Vance Pitman, NAMB ambassador and pastor of Hope Church in Las Vegas, shared his experience with evangelism as a church planter.
“What changed for me in the arena of evangelism was moving to Las Vegas to plant a church,” Pitman shared. “When I moved to Las Vegas, there was no church. I didn’t have a choice but to build relationships with people in the city.”
Pitman said it was then that he became more active in meeting lost people, cultivating gospel conversations with them and building relationships with people in the city. He addressed a problem he said is common among Baptist churches today: Members are only surrounding themselves with fellow church members. He suggested restructuring the ministry to allow more time and opportunities for members to build relationships with people outside the walls of their congregation.
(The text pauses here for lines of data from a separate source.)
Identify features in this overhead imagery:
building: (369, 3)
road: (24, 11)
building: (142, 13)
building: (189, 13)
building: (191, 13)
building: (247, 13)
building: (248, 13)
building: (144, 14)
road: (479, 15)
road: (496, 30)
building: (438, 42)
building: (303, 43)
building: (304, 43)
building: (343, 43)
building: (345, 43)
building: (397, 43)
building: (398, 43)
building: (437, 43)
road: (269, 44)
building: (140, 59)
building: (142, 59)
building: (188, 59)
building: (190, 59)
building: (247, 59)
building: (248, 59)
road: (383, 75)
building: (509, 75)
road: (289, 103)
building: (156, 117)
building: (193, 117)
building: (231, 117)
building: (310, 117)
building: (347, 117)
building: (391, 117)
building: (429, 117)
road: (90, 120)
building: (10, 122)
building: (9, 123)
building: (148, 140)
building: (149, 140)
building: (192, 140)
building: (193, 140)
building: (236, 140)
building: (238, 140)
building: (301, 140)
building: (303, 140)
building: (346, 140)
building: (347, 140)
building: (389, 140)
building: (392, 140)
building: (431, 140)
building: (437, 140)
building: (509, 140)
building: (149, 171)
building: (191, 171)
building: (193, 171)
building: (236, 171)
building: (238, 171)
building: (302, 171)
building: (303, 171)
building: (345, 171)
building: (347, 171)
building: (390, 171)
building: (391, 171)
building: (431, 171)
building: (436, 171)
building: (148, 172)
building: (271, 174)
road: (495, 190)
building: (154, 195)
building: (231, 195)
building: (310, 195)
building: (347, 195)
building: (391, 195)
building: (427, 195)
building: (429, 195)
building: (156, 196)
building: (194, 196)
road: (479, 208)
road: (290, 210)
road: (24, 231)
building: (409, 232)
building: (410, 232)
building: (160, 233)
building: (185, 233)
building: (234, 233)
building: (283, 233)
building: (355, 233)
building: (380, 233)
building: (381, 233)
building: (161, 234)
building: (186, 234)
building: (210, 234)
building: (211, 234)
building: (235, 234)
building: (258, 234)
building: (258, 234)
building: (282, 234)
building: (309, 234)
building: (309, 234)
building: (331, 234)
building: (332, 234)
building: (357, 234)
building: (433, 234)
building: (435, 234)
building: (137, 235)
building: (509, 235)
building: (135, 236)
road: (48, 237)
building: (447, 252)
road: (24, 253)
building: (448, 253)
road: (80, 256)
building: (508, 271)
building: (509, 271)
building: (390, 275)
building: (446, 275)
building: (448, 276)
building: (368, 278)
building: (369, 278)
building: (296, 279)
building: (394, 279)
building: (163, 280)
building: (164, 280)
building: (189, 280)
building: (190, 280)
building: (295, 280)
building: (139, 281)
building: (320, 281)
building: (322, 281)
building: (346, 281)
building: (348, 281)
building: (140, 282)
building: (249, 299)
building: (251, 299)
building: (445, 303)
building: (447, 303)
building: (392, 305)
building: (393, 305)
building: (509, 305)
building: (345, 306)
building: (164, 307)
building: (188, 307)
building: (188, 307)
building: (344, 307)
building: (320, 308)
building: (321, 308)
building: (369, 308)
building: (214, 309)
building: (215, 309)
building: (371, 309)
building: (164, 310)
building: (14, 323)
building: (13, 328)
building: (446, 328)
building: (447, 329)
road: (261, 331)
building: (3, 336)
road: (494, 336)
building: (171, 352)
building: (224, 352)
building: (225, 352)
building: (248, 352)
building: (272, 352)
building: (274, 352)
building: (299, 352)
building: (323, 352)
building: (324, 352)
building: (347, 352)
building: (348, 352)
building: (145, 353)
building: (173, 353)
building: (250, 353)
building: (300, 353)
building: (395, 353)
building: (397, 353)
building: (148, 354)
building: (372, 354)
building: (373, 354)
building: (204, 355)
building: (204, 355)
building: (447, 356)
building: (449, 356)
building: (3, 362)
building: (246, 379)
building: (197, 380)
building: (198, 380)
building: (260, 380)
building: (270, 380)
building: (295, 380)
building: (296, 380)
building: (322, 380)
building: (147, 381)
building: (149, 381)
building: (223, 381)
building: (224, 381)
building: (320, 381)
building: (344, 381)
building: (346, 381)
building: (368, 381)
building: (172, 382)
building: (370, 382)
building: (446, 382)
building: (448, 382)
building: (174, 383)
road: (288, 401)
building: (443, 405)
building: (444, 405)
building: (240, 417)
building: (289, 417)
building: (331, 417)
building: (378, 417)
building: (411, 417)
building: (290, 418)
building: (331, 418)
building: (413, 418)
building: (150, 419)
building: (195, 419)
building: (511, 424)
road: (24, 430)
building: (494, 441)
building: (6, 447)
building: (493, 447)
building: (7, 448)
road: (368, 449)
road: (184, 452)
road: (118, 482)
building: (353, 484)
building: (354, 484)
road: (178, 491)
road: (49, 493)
Pitman then introduced a video of Martin Haghani, a church planter from his church who excels in evangelistic work. A former Muslim, Haghani has devoted his life to reaching out to the Islamic community in Las Vegas in order to share the gospel and the hope of Jesus. In 2015, he led 26 Muslims to Christ, and in 2016, his church baptized 54 more.
Photo by Marc Hooks
Justin Haynes tells NAMB President Kevin Ezell, far right, about the hardships of church planting in the city of New Orleans during NAMB’s Send Luncheon June 12 at the Phoenix Convention Center. In addition to the expected spiritual warfare, Haynes has recently been diagnosed with cancer. Ezell surprised Haynes and his wife, Brittany, by announcing that private donors not only will provide assistance with the family’s medical expenses, but are sending the family on a trip to Walt Disney World in Orlando.
To conclude the event, Ezell explained that the purpose for planting churches is evangelism, and he introduced a video featuring Justin Haynes as the embodiment of this mission. Haynes is a church planter that moved to New Orleans to start a church in a community there.
“I believe that prayer is one of our most powerful tools that we have,” Haynes stated in the video. About six months ago, NAMB contacted Haynes and asked him if he would be willing to be featured in its annual missionary prayer calendar, which is distributed through SBC churches.
Four months later, Haynes was diagnosed with cancer on the same week he appeared on the prayer calendar.
“Knowing that there are thousands praying for the mission to move forward just makes me keep going,” Haynes explained. “We are in a broken world, and I only know one person that can fix that, and it’s the one that’s fixing me.”
After the video, Haynes, his wife and four children joined Ezell on stage and were met with a standing ovation from the audience. Once again, they stressed how much they have appreciated the SBC’s support and prayer through the challenges they have encountered.
The luncheon’s conclusion came when Ezell told the Haynes family that through private donations, NAMB would be covering the out-of-pocket medical expenses the Haynes family has incurred during his cancer treatments. For the closing benediction, Ezell invited Merritt back to the stage to pray for Haynes and his family.
(EDITOR’S NOTE – Daryn Sinclair writes for the North American Mission Board.)